Google announced ARCore some time ago now. Essentially a better version of Tango, it makes use of motion tracking, light estimations, and environmental understanding to bring about the most convincing augmented reality ever seen through a smartphone. Basically, it’s Android’s mirror image of Apple’s now-famous ARKit, and it’s going to birth all kinds of fun mobile experiences.
Recently we saw the release of the first ARCore app, a program called Atom Visualizer that lets you visualize atoms in augmented reality. It’s a cool example of what AR can do, and it’s promising specifically with regard to the potential for education through augmented reality. But it’s probably also a poor approximation of the types of experiences that will really generate attention once ARCore developers find their stride.
To get a better idea of those experiences, we can look to Apple and iOS 11, which has come packaged with ARKit and which is already hosting a lot of new apps. Between those apps and some general trends in gaming, we can begin to guess at the types of games we might expect from ARCore once it really gets rolling.
One category to keep an eye out for is that of architectural and geometrical puzzles. These games have been very successful on mobile platforms, and blowing them up in 3D projections through AR makes them even more interesting. Euclidean Lands is one existing game in this genre that’s already made the transition to AR, and done so successfully. A list of some of the cool apps that have appeared early on ARKit specifically noted that a puzzle game about changing perspectives seems perfectly suited for ARKit. We’d agree and say that there will almost certainly be similar options available for Android devices via ARCore. This could mean some direct adaptations like Euclidean Lands, or entirely original experiences built for the new medium.
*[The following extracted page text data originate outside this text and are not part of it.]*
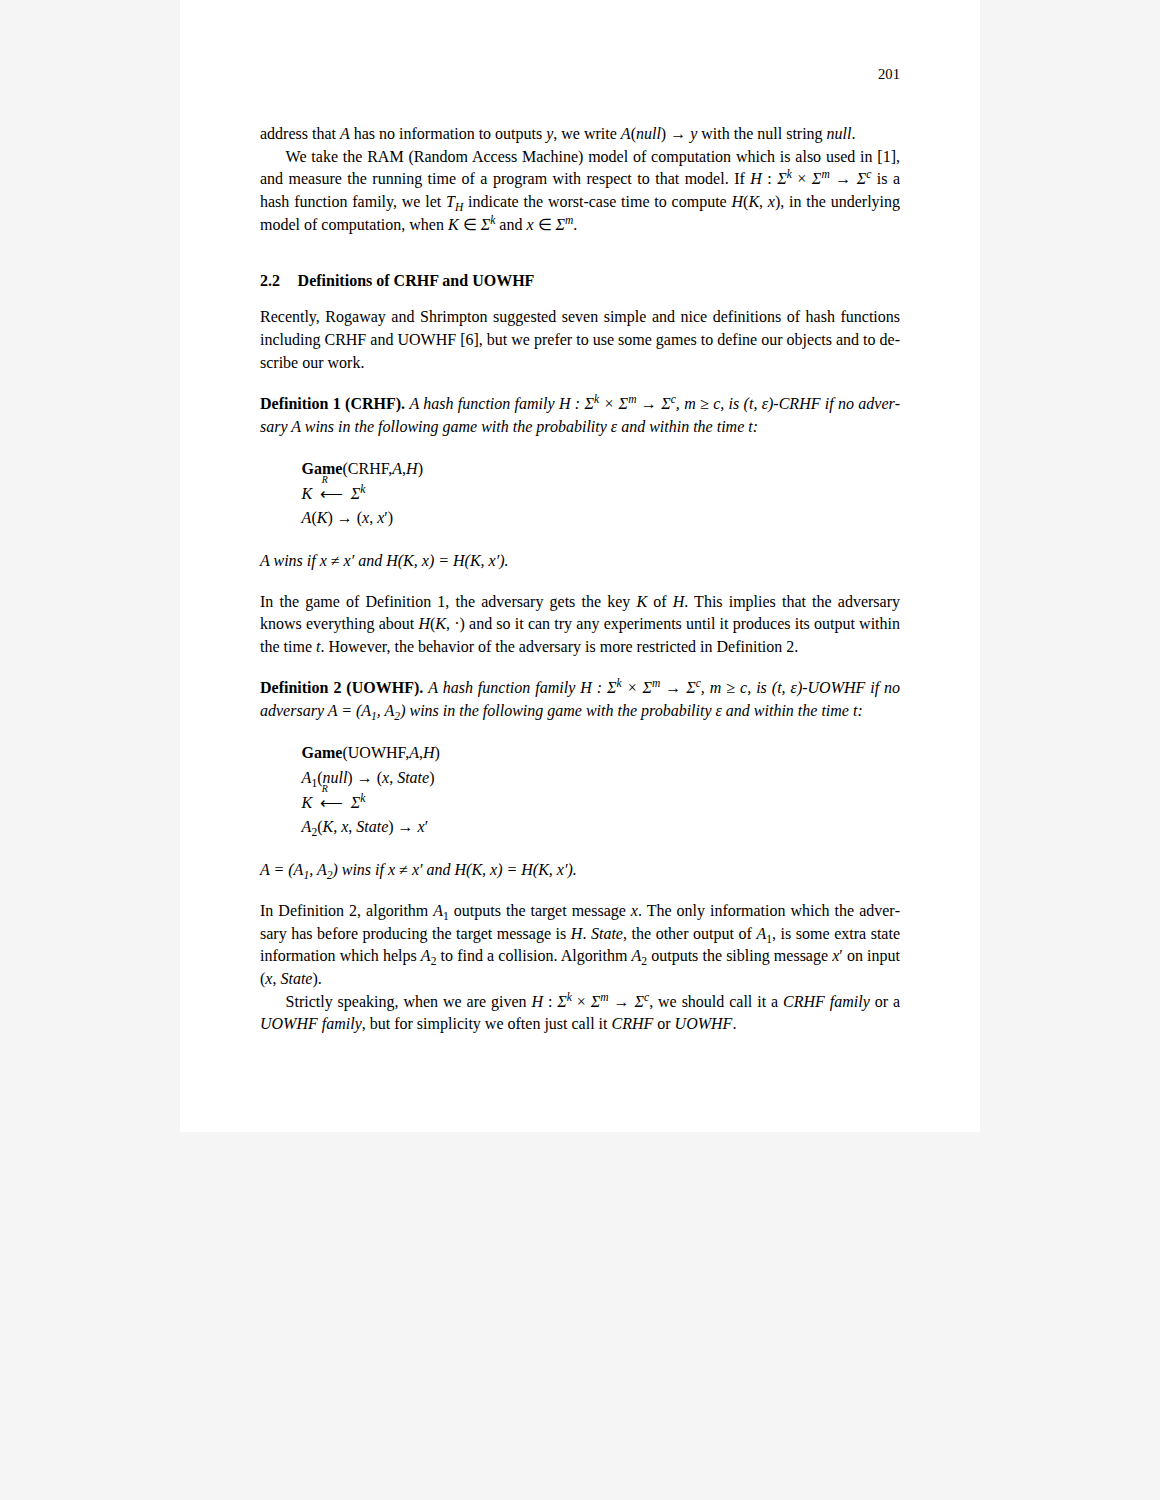201
address that A has no information to outputs y, we write A(null) → y with the null string null.
We take the RAM (Random Access Machine) model of computation which is also used in [1], and measure the running time of a program with respect to that model. If H : Σk × Σm → Σc is a hash function family, we let TH indicate the worst-case time to compute H(K, x), in the underlying model of computation, when K ∈ Σk and x ∈ Σm.
2.2 Definitions of CRHF and UOWHF
Recently, Rogaway and Shrimpton suggested seven simple and nice definitions of hash functions including CRHF and UOWHF [6], but we prefer to use some games to define our objects and to describe our work.
Definition 1 (CRHF). A hash function family H : Σk × Σm → Σc, m ≥ c, is (t, ε)-CRHF if no adversary A wins in the following game with the probability ε and within the time t:
Game(CRHF,A,H)
K R⟵ Σk
A(K) → (x, x′)
A wins if x ≠ x′ and H(K, x) = H(K, x′).
In the game of Definition 1, the adversary gets the key K of H. This implies that the adversary knows everything about H(K, ·) and so it can try any experiments until it produces its output within the time t. However, the behavior of the adversary is more restricted in Definition 2.
Definition 2 (UOWHF). A hash function family H : Σk × Σm → Σc, m ≥ c, is (t, ε)-UOWHF if no adversary A = (A1, A2) wins in the following game with the probability ε and within the time t:
Game(UOWHF,A,H)
A1(null) → (x, State)
K R⟵ Σk
A2(K, x, State) → x′
A = (A1, A2) wins if x ≠ x′ and H(K, x) = H(K, x′).
In Definition 2, algorithm A1 outputs the target message x. The only information which the adversary has before producing the target message is H. State, the other output of A1, is some extra state information which helps A2 to find a collision. Algorithm A2 outputs the sibling message x′ on input (x, State).
Strictly speaking, when we are given H : Σk × Σm → Σc, we should call it a CRHF family or a UOWHF family, but for simplicity we often just call it CRHF or UOWHF.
Bar and casino games are also likely to find success. A pool game has already emerged on ARKit, and things like slot machines, roulette wheels, and card tables are likely to be right around the corner. Virtual reality has already emerged as the next frontier for these types of games, as developers work to provide gaming without distractions from the outside world, but AR may actually the bet more natural fit. Using ARCore to project things like poker tables and roulette wheels seems relatively straightforward for modern developers, and when you also consider the huge numbers of consumers who like to play these kinds of games, the category appears to have a lot of potential.
Finally, sports games too will likely emerge through ARCore. This is an area in which there actually aren’t many examples yet, save one simple (and frankly, cheap) basketball app on ARKit. In that game you can place a miniature goal on a surface and take shots at it. But given how we’re seeing AR used to place courses and layouts on real world surfaces it’s not at all hard to imagine fields of play: for football, soccer, basketball, etc. These will be point-and-click and swipe-based games, likely with cartoon characters in the roles of athletes playing games as if they’re miniature people who have entered our homes and taken up competition on our tables and floors.
This is going to be a very exciting time for Android gamers. Ultimately, the above examples represent just a few of the possibilities.